— Extracted page text data —

★ ★ ★ ★ ★ ★ ★

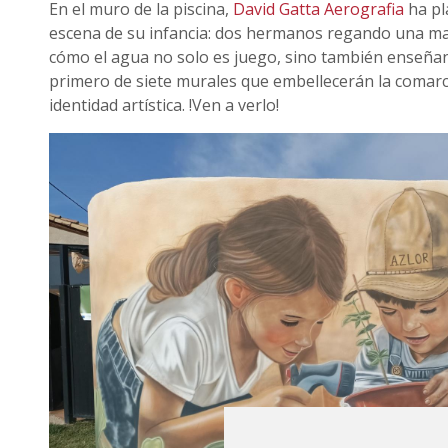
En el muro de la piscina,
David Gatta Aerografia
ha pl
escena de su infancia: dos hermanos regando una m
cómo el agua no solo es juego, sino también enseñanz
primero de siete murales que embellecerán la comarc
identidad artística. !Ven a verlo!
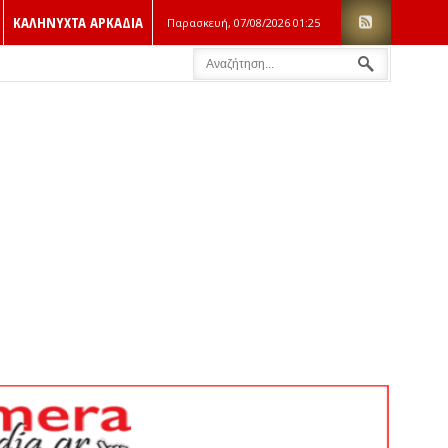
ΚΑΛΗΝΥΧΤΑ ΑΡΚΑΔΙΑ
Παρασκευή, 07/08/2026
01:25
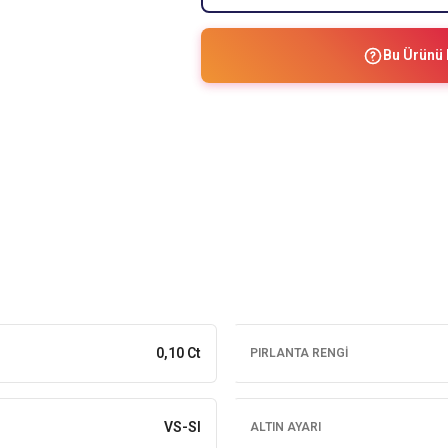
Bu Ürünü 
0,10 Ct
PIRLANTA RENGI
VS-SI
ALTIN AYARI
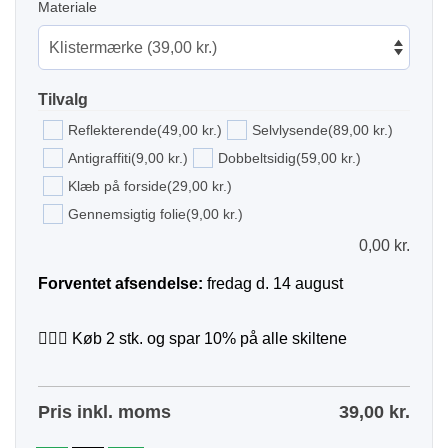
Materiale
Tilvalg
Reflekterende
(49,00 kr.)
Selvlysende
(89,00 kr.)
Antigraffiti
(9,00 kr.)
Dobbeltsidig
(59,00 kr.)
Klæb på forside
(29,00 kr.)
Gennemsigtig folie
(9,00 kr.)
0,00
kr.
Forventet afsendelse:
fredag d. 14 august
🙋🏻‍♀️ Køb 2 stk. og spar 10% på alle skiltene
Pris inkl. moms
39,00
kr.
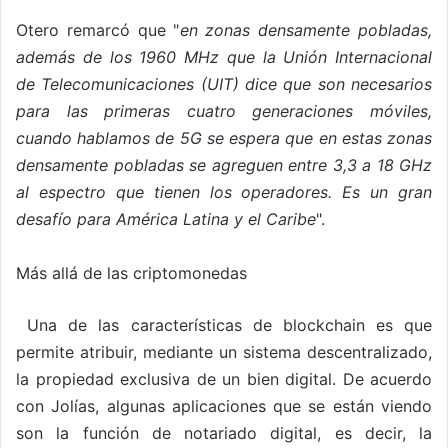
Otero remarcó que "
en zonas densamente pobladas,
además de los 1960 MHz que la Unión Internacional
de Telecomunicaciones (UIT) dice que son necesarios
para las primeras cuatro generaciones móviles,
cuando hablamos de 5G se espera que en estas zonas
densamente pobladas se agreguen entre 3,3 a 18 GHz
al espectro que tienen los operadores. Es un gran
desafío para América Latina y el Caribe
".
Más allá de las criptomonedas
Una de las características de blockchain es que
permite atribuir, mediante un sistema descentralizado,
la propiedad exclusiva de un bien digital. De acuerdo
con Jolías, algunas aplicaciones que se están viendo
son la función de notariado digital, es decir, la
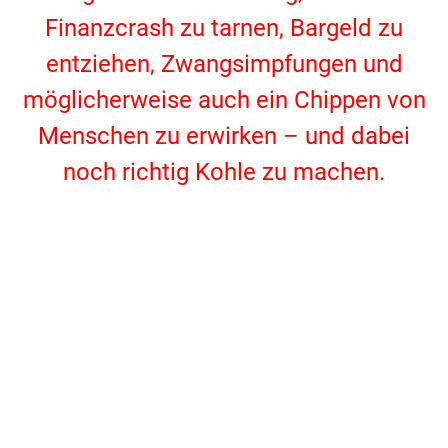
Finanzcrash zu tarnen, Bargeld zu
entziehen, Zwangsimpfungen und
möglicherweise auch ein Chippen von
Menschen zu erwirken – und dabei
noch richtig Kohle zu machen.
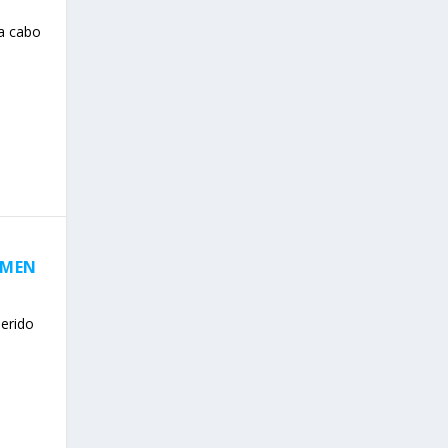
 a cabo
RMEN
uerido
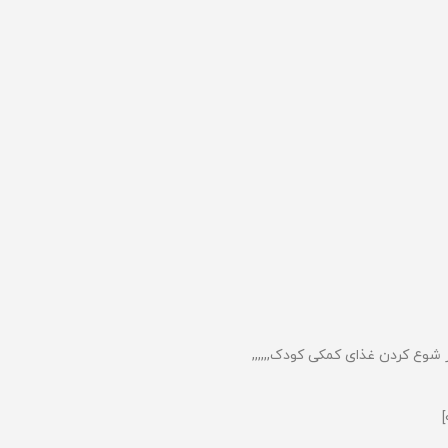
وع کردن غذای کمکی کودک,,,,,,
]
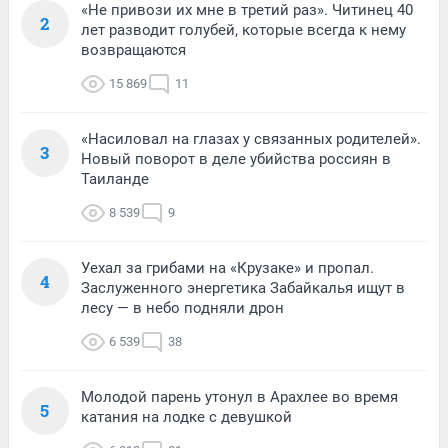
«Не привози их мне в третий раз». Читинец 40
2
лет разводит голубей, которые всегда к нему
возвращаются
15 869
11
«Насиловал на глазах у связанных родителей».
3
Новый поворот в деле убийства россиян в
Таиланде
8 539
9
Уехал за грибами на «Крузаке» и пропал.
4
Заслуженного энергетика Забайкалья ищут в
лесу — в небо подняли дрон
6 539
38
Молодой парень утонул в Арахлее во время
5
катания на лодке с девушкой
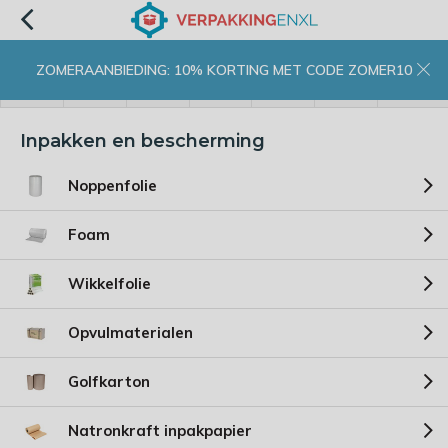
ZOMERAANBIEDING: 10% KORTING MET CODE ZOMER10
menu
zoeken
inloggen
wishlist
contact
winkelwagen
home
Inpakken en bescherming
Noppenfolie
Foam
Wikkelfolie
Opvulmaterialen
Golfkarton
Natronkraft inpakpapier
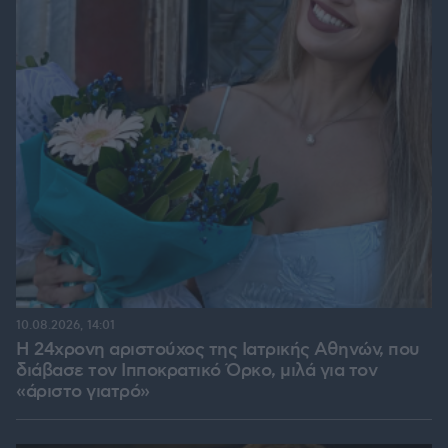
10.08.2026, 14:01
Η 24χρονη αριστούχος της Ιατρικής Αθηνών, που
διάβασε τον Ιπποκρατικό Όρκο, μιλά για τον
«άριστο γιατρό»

★ ★ ★ ★ ★ ★ ★

— About this exercise —
For each line of the data that has the word "digital", report that line.

— Task solution —
la propiedad exclusiva de un bien digital. De acuerdo
son la función de notariado digital, es decir, la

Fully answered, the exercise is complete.